Among the policy positions adopted was one that the herbicide glyphosate, which is used in connection with genetically modified organisms (GMO), should be banned. Some crops, known as “Round-Up Ready,” have been genetically engineered to be resistant to glyphosate. The resolution said there are “many troubling questions about livestock and human infertility and environmental impacts linked to the production and consumption of Round-Up Ready genetically modified organisms.... ”

Concerns about GMO products surfaced several times throughout the three-day conference. One workshop focused on the growing effort of activists to convince officials in the U.S. to follow the lead of more than 60 other countries around the world to require that products containing GMO ingredients be labeled as such.

In one workshop, Dr. Michael Hansen of Consumers Union responded to industry claims that GMO seed varieties are more productive than traditional varieties. Hansen said the U.S. Department of Agriculture disputes this, and he cited a side-by-side study done at the University of Nebraska of GMO and non-GMO varieties of soy beans, which found the GMO seeds were 10% less productive.

Hansen also responded to industry claims that GMO crops would lead to a reduction in the use of pesticides.

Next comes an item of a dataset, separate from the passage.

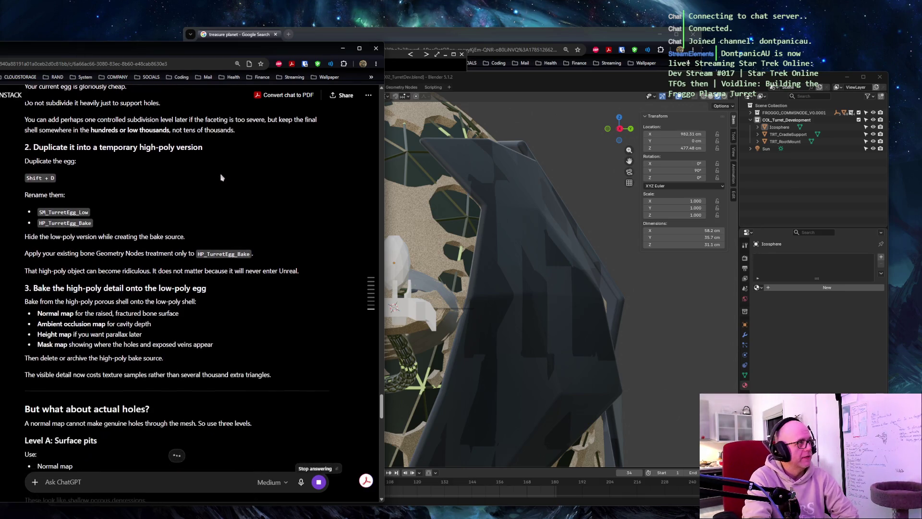
{"action": "scroll", "coordinate": [216, 174], "scroll_direction": "up", "scroll_amount": 2}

He said with most GMO crops, the amount of pesticides used has increased significantly over time. Further, he said the use of glyphosates has resulted in many weed species in the U.S. and elsewhere becoming resistant to it, which has prompted the industry to engineer crops with resistance to other herbicides, specifically 2,4-Dichlorophenoxyacetic Acid and Dicamba.

GMO crops also got a mention from Scott Chaskey, who is a past president of NOFA-NY and also an educator, conservationist, farmer and poet. During one of the two keynote speeches of the conference, Chaskey used a phrase coined by author Ronald Wright when he called the spreading use of GMO crops a “progress trap.” He said, “A progress trap is a short term social or technological improvement that turns out, in the long term, to be instead a backward step.”

The other keynote touched not on GMO crops but instead on nuclear power. Shinji Hashimoto is an organic farmer from Japan and head of that country’s Teikei, or association of consumer-supported agriculture operations. Part of his address dealt with organic farmers who were ordered off their land because it had been contaminated by radioactivity in the wake of the tsunami in March 2011, and the subsequent disaster at the Fukushima Nuclear Power Plant.

On the fringe of the contaminated area, one farmer was trying to prevent his rice plants from absorbing radioactive cesium by applying heavy applications of potassium. Hashimoto said the authorities insist they will clean the land, and eventually the famers and other villagers will be able to return.

Hashimoto, however, said the farming area is surrounded by forests. He said, “It’s not possible to clean the forests because the contaminants are among the leaves.” Even though government officials say otherwise, Hashimoto said, “They will never go back to their homes."